Goal of the exercise -> Look through the records below for the line with "dining chair: none [236,179,337,369]". Return that line and each one after it up to and including the line with "bottle: present [51,138,86,271]", exactly.

Pixel coordinate boxes:
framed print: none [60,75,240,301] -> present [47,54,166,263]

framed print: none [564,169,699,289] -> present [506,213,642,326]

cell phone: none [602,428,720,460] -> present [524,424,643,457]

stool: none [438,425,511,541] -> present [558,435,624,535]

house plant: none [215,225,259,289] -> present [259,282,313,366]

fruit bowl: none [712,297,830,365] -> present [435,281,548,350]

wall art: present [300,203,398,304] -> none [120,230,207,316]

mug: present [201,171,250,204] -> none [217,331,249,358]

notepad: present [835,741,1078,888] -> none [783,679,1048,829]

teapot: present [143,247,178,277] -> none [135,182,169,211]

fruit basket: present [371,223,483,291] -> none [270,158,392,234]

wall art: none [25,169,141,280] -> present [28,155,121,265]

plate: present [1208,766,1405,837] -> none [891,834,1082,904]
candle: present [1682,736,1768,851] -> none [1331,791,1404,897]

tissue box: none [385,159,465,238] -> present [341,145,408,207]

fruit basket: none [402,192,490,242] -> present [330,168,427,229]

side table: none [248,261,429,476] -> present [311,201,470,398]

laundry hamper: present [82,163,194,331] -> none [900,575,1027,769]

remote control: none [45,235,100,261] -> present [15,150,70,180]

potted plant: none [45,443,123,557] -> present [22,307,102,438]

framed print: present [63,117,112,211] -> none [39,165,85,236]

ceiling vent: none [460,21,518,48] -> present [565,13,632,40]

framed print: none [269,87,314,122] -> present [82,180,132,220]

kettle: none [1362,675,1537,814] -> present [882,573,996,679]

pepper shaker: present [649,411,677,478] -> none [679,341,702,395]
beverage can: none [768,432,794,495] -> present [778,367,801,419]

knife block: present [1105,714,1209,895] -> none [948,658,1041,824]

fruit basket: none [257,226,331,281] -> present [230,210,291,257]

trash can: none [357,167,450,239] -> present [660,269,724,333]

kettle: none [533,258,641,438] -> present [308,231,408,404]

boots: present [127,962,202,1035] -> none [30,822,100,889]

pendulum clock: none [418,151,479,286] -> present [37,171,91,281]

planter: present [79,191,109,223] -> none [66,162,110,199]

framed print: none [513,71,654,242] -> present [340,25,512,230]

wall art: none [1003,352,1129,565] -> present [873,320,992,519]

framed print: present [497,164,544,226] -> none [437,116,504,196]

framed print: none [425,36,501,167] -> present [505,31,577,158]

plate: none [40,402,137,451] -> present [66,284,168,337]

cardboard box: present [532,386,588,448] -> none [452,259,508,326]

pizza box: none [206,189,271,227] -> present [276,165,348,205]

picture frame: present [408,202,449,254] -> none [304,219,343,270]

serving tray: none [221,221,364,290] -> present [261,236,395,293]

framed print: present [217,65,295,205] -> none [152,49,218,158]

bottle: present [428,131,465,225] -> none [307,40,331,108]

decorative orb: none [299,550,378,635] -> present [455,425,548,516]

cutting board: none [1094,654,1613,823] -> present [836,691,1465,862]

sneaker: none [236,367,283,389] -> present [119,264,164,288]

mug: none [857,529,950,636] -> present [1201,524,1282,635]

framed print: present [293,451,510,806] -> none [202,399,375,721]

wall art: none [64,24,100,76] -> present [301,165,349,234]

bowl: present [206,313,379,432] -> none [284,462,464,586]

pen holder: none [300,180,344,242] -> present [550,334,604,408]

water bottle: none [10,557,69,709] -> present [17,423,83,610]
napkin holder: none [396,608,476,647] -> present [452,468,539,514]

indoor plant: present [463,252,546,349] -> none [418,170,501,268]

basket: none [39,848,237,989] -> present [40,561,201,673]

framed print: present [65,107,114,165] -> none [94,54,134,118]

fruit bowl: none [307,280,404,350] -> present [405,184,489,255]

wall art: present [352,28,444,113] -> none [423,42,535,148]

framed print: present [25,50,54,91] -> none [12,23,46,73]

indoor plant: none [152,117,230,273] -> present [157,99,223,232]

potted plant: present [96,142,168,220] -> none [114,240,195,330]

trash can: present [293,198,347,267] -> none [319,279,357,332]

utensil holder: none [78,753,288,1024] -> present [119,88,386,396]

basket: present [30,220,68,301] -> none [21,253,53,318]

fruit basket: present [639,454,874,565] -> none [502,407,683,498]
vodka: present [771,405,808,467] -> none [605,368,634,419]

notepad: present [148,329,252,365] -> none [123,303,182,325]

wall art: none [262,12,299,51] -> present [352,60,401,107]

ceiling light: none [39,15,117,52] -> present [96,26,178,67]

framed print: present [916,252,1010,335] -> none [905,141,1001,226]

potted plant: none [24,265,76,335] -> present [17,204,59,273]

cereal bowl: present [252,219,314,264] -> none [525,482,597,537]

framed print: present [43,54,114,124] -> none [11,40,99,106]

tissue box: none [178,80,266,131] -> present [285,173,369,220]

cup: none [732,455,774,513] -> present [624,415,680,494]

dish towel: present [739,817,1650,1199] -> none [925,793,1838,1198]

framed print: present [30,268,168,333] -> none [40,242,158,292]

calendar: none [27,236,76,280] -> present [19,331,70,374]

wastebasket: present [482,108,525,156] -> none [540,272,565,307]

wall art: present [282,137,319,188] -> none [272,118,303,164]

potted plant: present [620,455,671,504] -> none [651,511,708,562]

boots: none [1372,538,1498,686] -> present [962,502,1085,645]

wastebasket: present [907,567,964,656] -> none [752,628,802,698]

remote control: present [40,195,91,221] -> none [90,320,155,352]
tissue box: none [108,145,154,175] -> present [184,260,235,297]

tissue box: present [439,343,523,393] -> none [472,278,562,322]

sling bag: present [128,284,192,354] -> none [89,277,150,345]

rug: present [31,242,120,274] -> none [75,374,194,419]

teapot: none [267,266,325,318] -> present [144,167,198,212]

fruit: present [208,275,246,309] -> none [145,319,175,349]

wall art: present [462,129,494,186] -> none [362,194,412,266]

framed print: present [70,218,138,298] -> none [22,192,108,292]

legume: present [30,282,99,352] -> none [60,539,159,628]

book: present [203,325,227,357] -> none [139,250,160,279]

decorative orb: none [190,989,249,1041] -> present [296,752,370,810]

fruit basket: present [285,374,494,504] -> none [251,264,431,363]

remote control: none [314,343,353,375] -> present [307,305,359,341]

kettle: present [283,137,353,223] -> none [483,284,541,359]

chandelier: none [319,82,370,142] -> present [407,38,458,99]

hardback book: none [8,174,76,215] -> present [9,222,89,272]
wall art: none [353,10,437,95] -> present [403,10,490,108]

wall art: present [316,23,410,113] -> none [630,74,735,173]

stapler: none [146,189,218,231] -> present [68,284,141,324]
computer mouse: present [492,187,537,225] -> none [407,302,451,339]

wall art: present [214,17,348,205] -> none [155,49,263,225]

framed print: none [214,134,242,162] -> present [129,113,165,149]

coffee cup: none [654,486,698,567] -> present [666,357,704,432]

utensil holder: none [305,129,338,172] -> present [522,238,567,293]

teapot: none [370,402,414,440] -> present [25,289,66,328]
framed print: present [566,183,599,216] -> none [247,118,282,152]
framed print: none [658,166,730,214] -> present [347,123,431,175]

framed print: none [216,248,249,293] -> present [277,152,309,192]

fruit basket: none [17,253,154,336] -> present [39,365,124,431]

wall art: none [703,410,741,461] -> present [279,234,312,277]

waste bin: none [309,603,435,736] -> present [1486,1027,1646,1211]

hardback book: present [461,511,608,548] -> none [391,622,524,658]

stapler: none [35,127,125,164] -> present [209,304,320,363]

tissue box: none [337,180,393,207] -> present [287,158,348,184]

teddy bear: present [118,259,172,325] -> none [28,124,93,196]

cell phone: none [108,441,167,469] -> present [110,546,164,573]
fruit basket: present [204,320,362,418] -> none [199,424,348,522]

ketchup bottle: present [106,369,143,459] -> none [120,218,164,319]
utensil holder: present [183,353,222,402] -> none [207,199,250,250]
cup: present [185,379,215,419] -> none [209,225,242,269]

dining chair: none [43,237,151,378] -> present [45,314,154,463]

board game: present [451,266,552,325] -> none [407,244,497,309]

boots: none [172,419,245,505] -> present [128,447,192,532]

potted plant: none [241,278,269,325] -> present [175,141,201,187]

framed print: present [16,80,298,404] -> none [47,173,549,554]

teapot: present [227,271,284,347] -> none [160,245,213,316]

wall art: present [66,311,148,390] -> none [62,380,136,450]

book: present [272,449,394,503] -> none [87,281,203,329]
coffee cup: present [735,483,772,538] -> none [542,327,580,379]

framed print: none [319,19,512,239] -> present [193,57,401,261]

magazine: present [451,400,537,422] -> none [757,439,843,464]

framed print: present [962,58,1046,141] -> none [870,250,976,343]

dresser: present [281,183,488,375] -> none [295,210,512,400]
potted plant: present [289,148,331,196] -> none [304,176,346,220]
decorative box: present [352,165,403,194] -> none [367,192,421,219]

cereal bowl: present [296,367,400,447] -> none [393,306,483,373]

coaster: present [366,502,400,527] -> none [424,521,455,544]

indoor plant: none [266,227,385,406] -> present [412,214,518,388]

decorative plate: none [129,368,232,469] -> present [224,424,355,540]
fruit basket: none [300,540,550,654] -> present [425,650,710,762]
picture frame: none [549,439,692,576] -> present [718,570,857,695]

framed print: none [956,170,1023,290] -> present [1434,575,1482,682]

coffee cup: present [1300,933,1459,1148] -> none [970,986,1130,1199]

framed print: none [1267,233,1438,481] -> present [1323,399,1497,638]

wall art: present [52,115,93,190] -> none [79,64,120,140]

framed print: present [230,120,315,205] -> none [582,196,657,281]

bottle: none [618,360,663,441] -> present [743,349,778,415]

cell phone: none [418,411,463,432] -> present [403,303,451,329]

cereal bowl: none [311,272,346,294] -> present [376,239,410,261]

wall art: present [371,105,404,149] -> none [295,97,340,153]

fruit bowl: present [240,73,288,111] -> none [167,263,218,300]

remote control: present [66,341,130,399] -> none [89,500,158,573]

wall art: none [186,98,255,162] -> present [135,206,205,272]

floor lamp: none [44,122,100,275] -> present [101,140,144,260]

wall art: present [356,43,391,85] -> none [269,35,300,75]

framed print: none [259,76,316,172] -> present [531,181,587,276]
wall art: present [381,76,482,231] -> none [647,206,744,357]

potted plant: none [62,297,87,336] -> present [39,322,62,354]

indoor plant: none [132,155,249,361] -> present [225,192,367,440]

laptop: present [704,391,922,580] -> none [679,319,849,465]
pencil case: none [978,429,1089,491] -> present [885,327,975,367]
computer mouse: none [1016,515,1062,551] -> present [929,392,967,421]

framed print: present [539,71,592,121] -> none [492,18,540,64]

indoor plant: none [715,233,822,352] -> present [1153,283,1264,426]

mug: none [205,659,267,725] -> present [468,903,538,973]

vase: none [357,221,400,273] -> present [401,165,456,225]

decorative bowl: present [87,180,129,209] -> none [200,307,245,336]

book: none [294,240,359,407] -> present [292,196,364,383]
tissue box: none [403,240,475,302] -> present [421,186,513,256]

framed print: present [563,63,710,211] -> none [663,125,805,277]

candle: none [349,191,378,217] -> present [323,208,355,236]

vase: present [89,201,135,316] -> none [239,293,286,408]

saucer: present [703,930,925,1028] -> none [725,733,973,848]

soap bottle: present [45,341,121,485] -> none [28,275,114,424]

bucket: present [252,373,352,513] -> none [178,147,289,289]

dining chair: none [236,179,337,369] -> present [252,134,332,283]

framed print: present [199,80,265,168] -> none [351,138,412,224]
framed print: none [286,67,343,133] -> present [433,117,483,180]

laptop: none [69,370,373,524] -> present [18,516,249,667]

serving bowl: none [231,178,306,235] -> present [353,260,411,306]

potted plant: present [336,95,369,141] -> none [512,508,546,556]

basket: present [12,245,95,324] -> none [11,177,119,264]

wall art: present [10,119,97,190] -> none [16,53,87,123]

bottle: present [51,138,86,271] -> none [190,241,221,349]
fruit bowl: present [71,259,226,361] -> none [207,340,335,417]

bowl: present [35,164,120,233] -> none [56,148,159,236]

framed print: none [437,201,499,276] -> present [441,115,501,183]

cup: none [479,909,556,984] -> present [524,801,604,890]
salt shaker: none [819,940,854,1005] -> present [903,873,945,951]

Reply to the exercise ->
dining chair: none [236,179,337,369] -> present [252,134,332,283]

framed print: present [199,80,265,168] -> none [351,138,412,224]
framed print: none [286,67,343,133] -> present [433,117,483,180]

laptop: none [69,370,373,524] -> present [18,516,249,667]

serving bowl: none [231,178,306,235] -> present [353,260,411,306]

potted plant: present [336,95,369,141] -> none [512,508,546,556]

basket: present [12,245,95,324] -> none [11,177,119,264]

wall art: present [10,119,97,190] -> none [16,53,87,123]

bottle: present [51,138,86,271] -> none [190,241,221,349]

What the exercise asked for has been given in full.